• [Text extract]:
━━━━━━━━━━

Here is what I have: Ford R302 block, Eagle internal balance forged crank, Eagle H-beam rods, neutral balanced Romac dampner (stainless), Racemaster billet steel double roller timing kit and zero balanced KEP flywheel (this is in a GT40 with Porsche G50/50 transaxle.) To suite the G50/50 gearing and achieve a top speed of 200mph (6842 rpm in 5th) , the solid roller Comp cam & Crower HPPO lifters, AFR 205 heads, Jesel SS shaft rockers, Comp 929 springs(titanium retainers) and valves(2.080/1.600) were speced to have a sweet spot of 2500-6800 rpm and the engine will seldom see more than 7000rpm and never exceed 7200rpm. These rpms will be only occasionally seen as this is a street/occasional track days car. (BTW, displacement 337ci with 4.060 bore and 3.25 stroke and Jack Roush 3 piece EFI intake w/ 36# inj.)

━━━━━━━━━━

• [What this exercise asks]:
**a)** Answer these questions from the engine build description:
(i) Which transaxle is fitted to the GT40?
(ii) What top speed is the gearing meant to achieve, and at what rpm in 5th?
(iii) What bore and stroke are listed?
**b)** State whether each statement agrees with the engine build description, and support each answer with a quotation from it:
(i) The engine is meant never to go above 7200 rpm.
(ii) The car is built only for racing.
(iii) The intake is a two-piece unit.
**c)** Resume the engine build description from its final sentence.

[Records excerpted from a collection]
━━━━━━━━━━

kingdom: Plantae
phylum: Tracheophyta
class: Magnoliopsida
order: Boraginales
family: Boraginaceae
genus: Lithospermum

━━━━━━━━━━

• [Answers in order]:
**a)**
(i) A Porsche G50/50 transaxle.
(ii) 200 mph, at 6842 rpm in 5th.
(iii) A 4.060 bore and a 3.25 stroke.

**b)**
(i) Yes: "never exceed 7200rpm"
(ii) No: "this is a street/occasional track days car"
(iii) No: "Jack Roush 3 piece EFI intake w/ 36# inj."

**c)**
So as you can see I have an engine that will be used somewhat mildly interspersed with moments of sheer terror. I haven't torn down the engine to be able to make the decisions talked about in the Clevite article; I didn't get at all having to tear down the engine to see what kind of wear patterns you have in order to decide what kind of bearings to use. I want to put in the right ones in the first place and then "run it like I stole it" without having to worry if I am going to spin a bearing or worse.

It sounds like that with my eagle crank I ought to be using Clevite 77 which is what I had listed since everyone else I saw was listing them :-) I am thoroughly confused on the H or P ? And what about Calico coating them?